• _Exercise text_
BEGIN
Largely the issue of transparency in local government is a matter of not complying with the rule of law.

Jim Zachary, Director

Tennessee Transparency Project



As every county commission, board of mayor and aldermen and board of education drafts its FY2012-13 budget, every budget deliberation, every workshop and every hearing must take place in open public meetings. Any discussions among elected officials regarding the tax levy must take place in those meetings and not in private conversations among elected members of the governmental body prior to or outside of the posted meeting. If city recorders, mayors, directors of schools, office staff, finance directors or any one else is acting as a go-between or intermediary relaying messages back and forth between aldermen, commissioners or board members in an attempt to circumvent the Open Meetings Act, they are out of compliance with the law. Additionally, citizens should know that all budget documents are public records. It is not uncommon for officials to deny a request for budget worksheets and drafts saying they are “works in progress,” and are not public records. They are wrong. The worksheets, the budget drafts or any budget documents handed to, mailed to or emailed to public officials are public records and must be made available for inspection during normal business hours or duplicated in a timely manner when a citizen of the state of Tennessee requests the documents. There is no obligation in the law requiring the records requestor to prove the documents are public records. In fact, any records custodian or office staff member that denies a public record is legally required to provide a legal basis for the denial. It does not have to be a member of the media who gains access to those records. All citizens have full rights of access to all public records.

Jim Zachary, Director

Tennessee Transparency Project



The citizens of the state of Tennessee remain under attack.

A full out assault on citizen rights is being waged across the state, in all three of the grand divisions, and the battlegrounds are in the halls of county government and  the steps of city hall in communities all across Tennessee.

As one example, at the end of last year, at the behest of the Tennessee County Commissioners Association, county commissions across the state were voting on resolutions that would have, in effect, stripped local government out of the hands of ordinary citizens and would have created local governments that are not of, by and for the people, but rather are behind the people — behind their backs.

The standard bearer of that ideology was Williamson County Commissioner Bob Barnwell,  who wanted to make it legal for any number short of a quorum of the members of a county commission, school board, or city council to meet and discuss public business.

Tennessee’s Open Meetings Act and Open Records Act, commonly know as the Sunshine Law, are not the best in the nation, but they are not the worst either.

For almost four decades local lawmakers have been required by law to conduct the public’s business in public.

The law clearly states:
“The General Assembly hereby declares it to be the policy of this State that the formation of public policy and decisions is public business and shall not be conducted in secret,” (Tennessee Code Annotated 8-44-101-201).
END
• _Entries supplied_
BEGIN
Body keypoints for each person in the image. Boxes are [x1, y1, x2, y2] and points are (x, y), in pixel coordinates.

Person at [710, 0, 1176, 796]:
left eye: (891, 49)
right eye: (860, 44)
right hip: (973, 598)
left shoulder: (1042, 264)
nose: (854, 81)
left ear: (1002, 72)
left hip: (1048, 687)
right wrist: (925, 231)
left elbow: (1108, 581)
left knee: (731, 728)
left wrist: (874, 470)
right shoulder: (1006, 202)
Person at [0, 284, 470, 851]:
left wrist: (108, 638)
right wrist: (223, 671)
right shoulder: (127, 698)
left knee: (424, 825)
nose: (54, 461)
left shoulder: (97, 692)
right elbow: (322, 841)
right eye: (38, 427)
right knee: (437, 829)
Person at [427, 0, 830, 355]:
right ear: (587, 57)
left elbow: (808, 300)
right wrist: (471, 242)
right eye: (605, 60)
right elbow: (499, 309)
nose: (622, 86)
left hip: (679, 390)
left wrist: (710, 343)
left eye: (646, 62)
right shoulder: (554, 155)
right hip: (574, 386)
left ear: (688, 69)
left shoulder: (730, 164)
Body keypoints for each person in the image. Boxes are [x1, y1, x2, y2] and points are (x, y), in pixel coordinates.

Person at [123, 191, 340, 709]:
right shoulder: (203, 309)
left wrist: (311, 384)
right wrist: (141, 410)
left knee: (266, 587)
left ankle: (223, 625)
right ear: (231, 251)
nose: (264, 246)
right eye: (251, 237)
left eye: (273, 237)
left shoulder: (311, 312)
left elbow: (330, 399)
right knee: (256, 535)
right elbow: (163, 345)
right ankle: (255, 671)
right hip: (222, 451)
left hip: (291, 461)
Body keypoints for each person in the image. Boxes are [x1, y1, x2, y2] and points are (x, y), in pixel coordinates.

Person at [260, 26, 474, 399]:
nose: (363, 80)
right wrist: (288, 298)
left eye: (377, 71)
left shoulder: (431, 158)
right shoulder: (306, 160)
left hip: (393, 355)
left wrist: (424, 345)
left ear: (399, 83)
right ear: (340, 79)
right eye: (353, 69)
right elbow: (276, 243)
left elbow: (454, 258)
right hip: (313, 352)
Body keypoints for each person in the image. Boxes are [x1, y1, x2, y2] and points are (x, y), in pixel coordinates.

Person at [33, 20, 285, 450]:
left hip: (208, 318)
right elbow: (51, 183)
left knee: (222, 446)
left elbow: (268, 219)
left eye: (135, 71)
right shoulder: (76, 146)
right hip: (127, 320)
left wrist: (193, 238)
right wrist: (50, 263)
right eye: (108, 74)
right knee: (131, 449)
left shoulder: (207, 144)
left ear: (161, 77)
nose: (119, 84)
END
• _Explore the material_
[1] Which officials or staff does the open-government text name as people who might act as go-betweens relaying messages among elected members?
[2] Reproduce the open-government text between "The standard bearer" and "business in public.", inclusive.
[3] Go on with the open-government text from the point where it stops.
The items play no part in this work.

• _Answers to the exercise_
[1]
- City recorders
- Mayors
- Directors of schools
- Office staff
- Finance directors

[2]
The standard bearer of that ideology was Williamson County Commissioner Bob Barnwell,  who wanted to make it legal for any number short of a quorum of the members of a county commission, school board, or city council to meet and discuss public business.

Tennessee’s Open Meetings Act and Open Records Act, commonly know as the Sunshine Law, are not the best in the nation, but they are not the worst either.

For almost four decades local lawmakers have been required by law to conduct the public’s business in public.

[3]
The county commission association was leading the charge in this attack on citizen’s rights and that was a bit like putting the fox in charge of the hen house. Barnwell and the association were hoping the Tennessee General Assembly would take up their cause, because county commissions, though they may be feeling their oats and flexing their muscles, in reality can only pass nonbinding resolutions on this issue and are powerless to change Tennessee Code. They could however, unduly influence state lawmakers.

While the idea did not have legs in the General Assembly this session, the sentiment is not dead. Citizens must continue to tell their county commissioners they are adamantly opposed to any legislation that would give an endorsement to good old boy politics and back room deal making. In fact, some proposals would move the backroom to the front room and allow almost half of a county commission, for example, to deliberate the public’s business in complete privacy with complete impunity.

Some suggestions would allow any number of county commissioners, or a school board or board of mayor and aldermen or the board of a utility district to meet in private with no public notice at anytime they wanted to regarding any issue just so long as a quorum of that elected body is not present.

It may be true that local elected bodies must operate under rules of disclosure and openness that do not apply to the Tennessee General Assembly, but all that means is that the Constitution of the State of Tennessee may be a bit antiquated in a few places and the General Assembly should be more transparent not less.

Tennessee Lt. Governor and Speaker of the Senate Ron Ramsey (R), Blountville, has given clear indication of part of the problem that may have created this blind, thoughtless threat seige on the citizens of Tennessee.

Ramsey reportedly told an AP reporter that local officials fear prosecution if they are seen talking to a member of the same elected body outside of a public meeting. Ramsey’s assertions showed a clear ignorance of the code and it is that very kind of misinformation that may be fueling this assault on citizens right of access to their local government. State law does not allow for such protections and no lawmaker in Tennessee has ever been subjected to prosecution for such an allegation. Ramsey clearly does not know the Code and does not understand the application of it.

In fact, Tennessee’s Sunshine Law is not punitive in nature. It is corrective and merely allows for the overturning of decisions that have been reached by an elected body in violation of the law.

Under the 37-year-old “sunshine law,” two or more members of a government body may not get together in private to “deliberate” toward a decision. The Courts have broadly defined what it means to “deliberate,” opining that it extends beyond just voting on an issue. In fact, the public has a right to know not only what decisions public officials have reached; they have a right to know how they arrived at those decisions.

In the interest of providing the most accurate information possible and so our local officials do not operate under the same misunderstandings reflected by Ramsey’s comments, we want our county commissioners, aldermen and school board members to know what the law actually does say.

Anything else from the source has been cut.